━━ Given text
That’s Steve Worona, Educause director of policy and networking programs and founding director of the Educause/Cornell Institute for computer policy and law (right).

Educause is a nonprofit association whose raison d’être is to advance higher education by promoting the intelligent use of information technology.

Worona says the RIAA is looking at the problem, “through the wrong end of the telescope,” referring to Catherine Rampell’s amazing and revealing Chronicle of Higher Education interview with an unnamed RIAA mouthperson.

“We have no capability of targeting any school at all,” according to the RIAA representative, who argues there’s a large “misperception” among university administrators that individual colleges are being picked on.

“Technically we can’t do it,” he stated. “We find what we find with this process, and that’s what we send to schools.”

As the world now knows, Vivendi Universal, EMI, Warner Music and Sony BMG’s RIAA has been blasting non-stop DMCA notices at universities across America in numbers never seen before.

A significant number of senior US school and universities were, “noticing ‘an enormous spike’ in Digital Millennium Copyright Act (DMCA) notices, p2pnet reported last month, going on to ask, “Did this mean students were ramping up their file sharing activities?”

“Clearly something has changed, and we don’t believe it’s a sudden massive spontaneous nationwide coast-to-coast spike in file-sharing activity,” said Worona at the time.

In the Chronicle story, the RIAA employee declares the Big 4 extortion unit doesn’t, “single out particular academic institutions” to be “made examples of’”.
━━━━
━━ Information provided
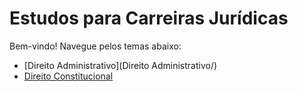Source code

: # Estudos para Carreiras Jurídicas

Bem-vindo! Navegue pelos temas abaixo:  
- [Direito Administrativo](Direito Administrativo/)
- [Direito Constitucional](Direito-Constitucional/)
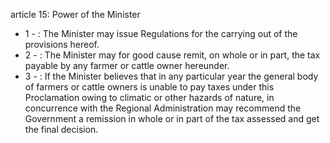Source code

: article 15: Power of the Minister

<ul>
			<li>1 - : The Minister may issue Regulations for the carrying out of the provisions hereof. <ul>
			</ul></li>			<li>2 - : The Minister may for good cause remit, on whole or in part, the tax payable by any farmer or cattle owner hereunder. <ul>
			</ul></li>			<li>3 - : If the Minister believes that in any particular year the general body of farmers or cattle owners is unable to pay taxes under this Proclamation owing to climatic or other hazards of nature, in concurrence with the Regional Administration may recommend the Government a remission in whole or in part of the tax assessed and get the final decision.<ul>
			</ul></li></ul>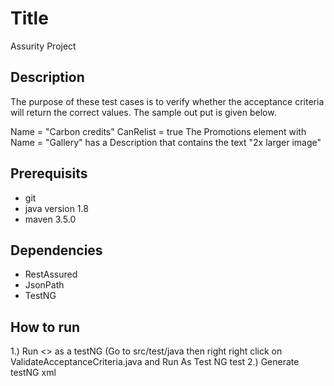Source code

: # Title
Assurity Project 

## Description

The purpose of these test cases is to verify whether the acceptance criteria will return the correct values.
The sample out put is given below.

Name  = "Carbon credits"
CanRelist = true
The Promotions element with Name = "Gallery" has a Description that contains the text "2x larger image"

## Prerequisits

- git
- java version 1.8
- maven 3.5.0

## Dependencies

- RestAssured
- JsonPath
- TestNG

## How to run

1.) Run <> as a testNG (Go to src/test/java then right right click on ValidateAcceptanceCriteria.java and   	Run As Test NG test
2.)	Generate testNG xml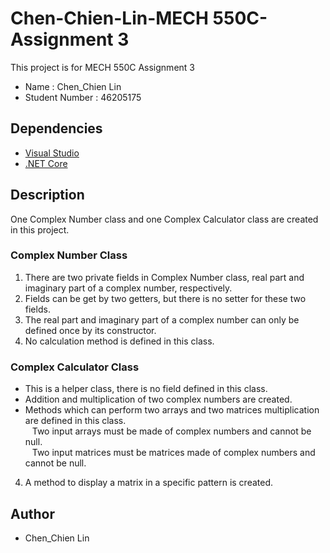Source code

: # Chen-Chien-Lin-MECH 550C-Assignment 3

This project is for MECH 550C Assignment 3
* Name : Chen_Chien Lin
* Student Number : 46205175

## Dependencies
* [Visual Studio](https://visualstudio.microsoft.com/downloads)
* [.NET Core](https://docs.microsoft.com/en-us/dotnet/core/install/sdk?pivots=os-windows)

## Description
One Complex Number class and one Complex Calculator class are created in this project.

### Complex Number Class
1. There are two private fields in Complex Number class, real part and imaginary part of a complex number, respectively.
2. Fields can be get by two getters, but there is no setter for these two fields.
3. The real part and imaginary part of a complex number can only be defined once by its constructor.
4. No calculation method is defined in this class.

### Complex Calculator Class
* This is a helper class, there is no field defined in this class.
* Addition and multiplication of two complex numbers are created.
* Methods which can perform two arrays and two matrices multiplication are defined in this class.<br/>
&ensp; Two input arrays must be made of complex numbers and cannot be null.<br/>
&ensp; Two input matrices must be matrices made of complex numbers and cannot be null.
4. A method to display a matrix in a specific pattern is created.

## Author
* Chen_Chien Lin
━━━━
- _Tasks to perform_:
1. In the RIAA article, condense the paragraph beginning "Worona says the RIAA is looking at the problem" into one shorter sentence that keeps its main facts.
2. According to the RIAA article, why does the RIAA representative say university administrators are wrong to think individual colleges are being picked on?
Base your work only on the text about the RIAA and universities.

- _Expected outputs_:
1. Worona says the RIAA views the problem "through the wrong end of the telescope," referring to Catherine Rampell's Chronicle of Higher Education interview with an unnamed RIAA representative.

2. He says the RIAA has no capability to target any school, because technically it can't do it. Its process finds what it finds, and those results are what it sends to schools.